Assume you set up the Standard Desktop with a unit price of $300 and a $20 markup.

Step

Description

Unit Price with Refresh

Unit Price without Refresh

1

User 1 adds the Standard Desktop to an order line.

$300

$300

2

User 2 adds the Standard Desktop to an order line.

$300

$300

3

Administrator creates an adjustment matrix that adds a $20 markup on the Standard Desktop.

Not applicable

Not applicable

4

User 1 signs out, signs in, creates a new sales order, and adds Standard Desktop to an order line.

$300

$320

5

User 2 signs out, signs in, creates a new sales order, and adds Standard Desktop to an order line.

$300

$320

What Happens When Pricing Algorithms Change at Runtime

Pricing uses your runtime session to refresh each pricing algorithm.

  • Pricing loads the pricing algorithm the first time it gets the algorithm when it prices a transaction, then reads the algorithm from the session during each subsequent price request.

  • Pricing continues to use the session data until you sign out of the session.

  • Pricing doesn't refresh the data until you sign back into the application.

Consider an example.

  • User 1, User 2, and User 3 are each an Order Entry Specialist who use the Order Management work area.

  • Administrator is a Pricing Administrator who uses the Pricing Administration work area.

  1. The administrator creates an pricing algorithm named Calculate My Shipping Charges, creates version 1 for the algorithm, then publishes it.

  2. User 1 signs into Order Management, creates a sales order, then adds the Standard Desktop to an order line.

  3. Order Management sends a request to Pricing to price the order line.

  4. Pricing looks for Calculate My Shipping Charges in the session data but doesn't find it because this is the first request in this session.

  5. Pricing gets Calculate My Shipping Charges from the database and loads it into the session data.

  6. User 2 signs into Order Management, creates a sales order, then adds the Standard Desktop to an order line.

  7. Order Management sends a request to Pricing to price the order line.

  8. Pricing looks for Calculate My Shipping Charges in the session data, finds it, and uses it to price the order line.

Assume the administrator modifies the Calculate My Shipping Charges pricing algorithm, creates version 2 of it, then publishes it.

  1. User 1, who hasn't signed out of Order Management, creates a new sales order, then adds the Standard Desktop to an order line.

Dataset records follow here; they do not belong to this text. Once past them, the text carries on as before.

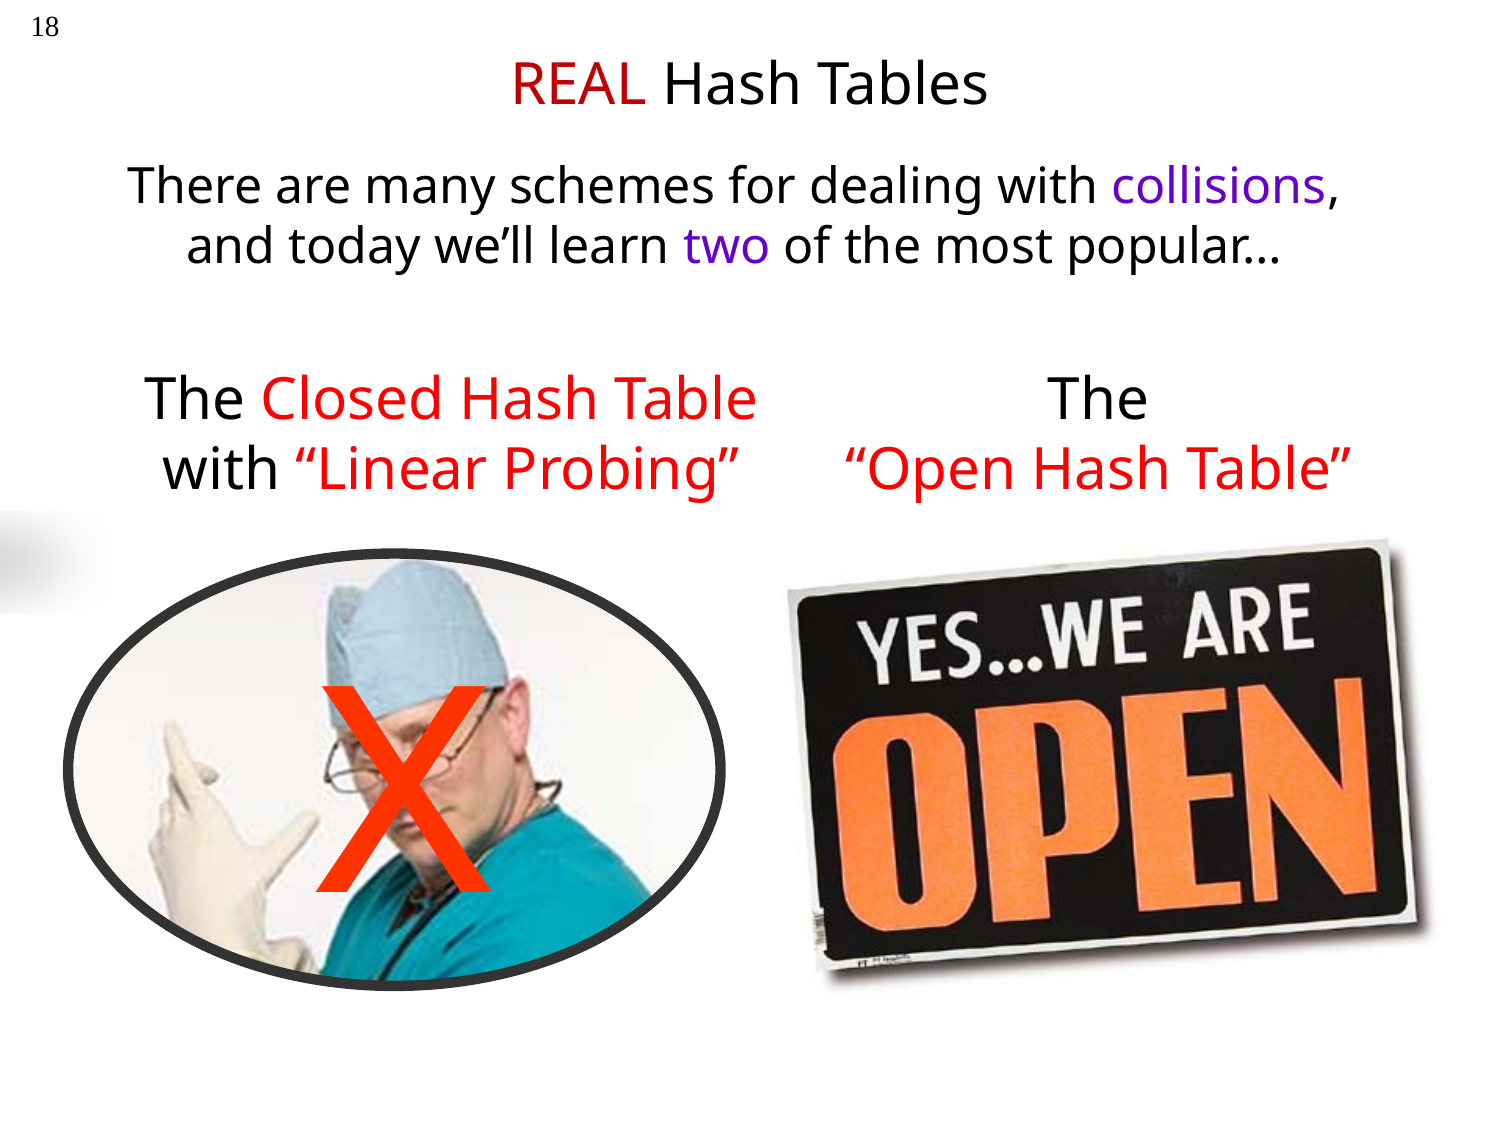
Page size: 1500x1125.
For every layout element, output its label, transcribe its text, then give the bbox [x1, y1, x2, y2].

text_box There are many schemes for dealing with collisions, and today we’ll learn two of the most popular… [81, 146, 1387, 282]
slide_number 18 [0, 0, 76, 76]
picture [771, 524, 1447, 1016]
text_box The Closed Hash Table with “Linear Probing” [129, 354, 774, 509]
title REAL Hash Tables [112, 0, 1388, 175]
text_box The “Open Hash Table” [830, 354, 1367, 509]
picture [67, 553, 721, 987]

  2. Order Management sends a request to Pricing to price the order line for User 1.

  3. Pricing looks for Calculate My Shipping Charges in the session data, finds version 1, and uses it to price the order line for User 1.

  4. User 2 signs out of and signs into Order Management, creates a sales order, and adds the Standard Desktop to an order line.

  5. Order Management sends a request to Pricing to price the order line for User 2.

  6. The administrator published version 2, so Pricing looks for version 2 of Calculate My Shipping Charges in the session data but doesn't find it. So, Pricing loads version 2 into the session data, then uses version 2 to price the order line for User 2.

  7. User 3 signs into Order Management, creates a sales order, and adds the Standard Desktop to an order line.

  8. Order Management sends a request to Pricing to price the order line for User 3.

  9. Pricing looks for version 2 of Calculate My Shipping Charges in the session data, finds it, and uses it to price the order line for User 3.

What Happens When I Modify Service Mappings

Pricing publishes each service mapping to session data in Oracle Metadata Service. If you don't modify any service mappings, then Pricing reads the service mapping from the data in Oracle Metadata Service when it prices your item.

Here's what Pricing does if you modify a service mapping.

  1. Gets the service mapping that you modified.

  2. Creates the schema for the mapping you modified.

  3. Publishes the schema to the data in Oracle Metadata Service.

  4. Reads the mapping from the data in Oracle Metadata Service to price your item.

For details, go to Oracle Middleware Understanding Oracle Application Development Framework, then see the Oracle Metadata Services chapter.